All in all it was a worthwhile experience. I could be disappointed that I've come away with no literal portfolio pieces from this project. But whilst I am behind the curve on my craft skills, I am at least ahead in my technical ones. As much as I doubt myself with my concepting and modelling abilities right now (and oh ho ho I do) I know that I'll have not forgotten it in actuality. But without this project, I might not have had the confidence to dedicate time to understanding UE4.

So I'm grateful to have had the opportunity to dedicate all the time I had to it, since it allowed me more space to play about. And literally, getting something to work was like having a new toy for a few hours. I made so much stupid stuff that nobody really wanted to use. Other people don't get to see how difficult some things are to make, which I forgot at times. When I managed to get checkpoints working,  I was in a state of blissful self satisfied delirium for the rest of the weekend.
 "Checkpoints work!!" I'd squawk at people, flapping wildly.
"..Ok?" they'd respond, edging backwards slowly, their fingers hovering over their 'call security' panic buttons.

If I could dictate how a similar project ran in future, I think I'd structure it pretty differently. I think our main problem we faced as a collective was the ambiguity of priority and pacing, and we worsened the issues via communication fall-downs.
One of our most critical errors was our focusing on gameplay. It wasn't necessary, at least not to the degree that we perceived it as. It seems we all took "make a side-scroller game" in a very literal sense, missing the implication that of course we're only artists and not expected to know how to design and program ship-ready games.But we're a very aspirational group of people and we did give it a good go - at the cost of time and decisions we could have and should have spent on pure aesthetic value.
I spent so much time play-testing my amateur platforming patterns, figuring out if that ledge is funner if its moving 0.2 fast or 0.45 fast, or maybe it should disappear, or maybe that coin needs to be a bit closer for that jump. My gameplay design was juvenile and shoddy, but at least I can stand proud as the person best at playing that juvenile and shoddy design.

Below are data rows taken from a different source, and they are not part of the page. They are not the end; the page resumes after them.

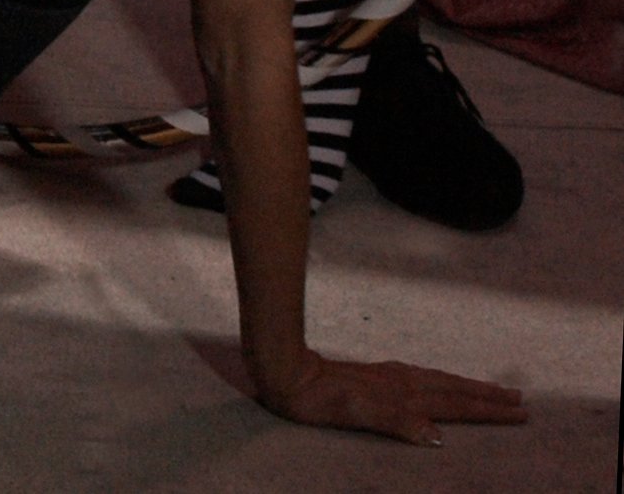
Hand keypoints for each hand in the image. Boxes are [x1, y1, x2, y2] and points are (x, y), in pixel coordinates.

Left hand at [246, 343, 523, 443]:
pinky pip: (423, 380)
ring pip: (440, 382)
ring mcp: (389, 377)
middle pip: (454, 390)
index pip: (455, 403)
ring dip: (469, 388)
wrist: (285, 371)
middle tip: (520, 401)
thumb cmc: (317, 398)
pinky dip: (443, 384)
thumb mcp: (355, 413)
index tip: (519, 411)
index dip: (487, 410)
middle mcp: (400, 382)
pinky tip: (440, 386)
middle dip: (487, 397)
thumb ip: (396, 421)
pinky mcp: (377, 376)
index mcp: (401, 394)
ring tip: (493, 391)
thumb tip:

Another point I'd take on board for another project would be to have an engine artist allocated to each team. For this project it was just myself and Elliott, each taking two teams. For the most part this wasn't too hard to upkeep, but when deadlines crept up and things began to break, I felt a bit like I was getting tugged between my two teams. It became a bit of a juggling act, where I would have to tell people straight up that I was sorry but I couldn't work with their team that day because I was needed with the other team, and I would be constantly swapping like this in an awkward juggling act that was dragging out the length of time that the artists would be waiting before they saw that their work in engine. Which in turn would mean delaying how long they'd find out they had problems to fix and so on, so more engine artists would have given the modellers the attention they needed.

It's been a change of pace from following a conventional art brief, and more than anything its been a testing challenge of my problem solving and communicative skills. It's given me insight into game logic and surface-level programming that will not only improve the interactivity and "gameness" of my future projects, but has also given me at least a bit more appreciation for real programmers/tech artists and real game mechanics. They don't often have use-able convenient interfaces like I've been using. Programmers. Magic.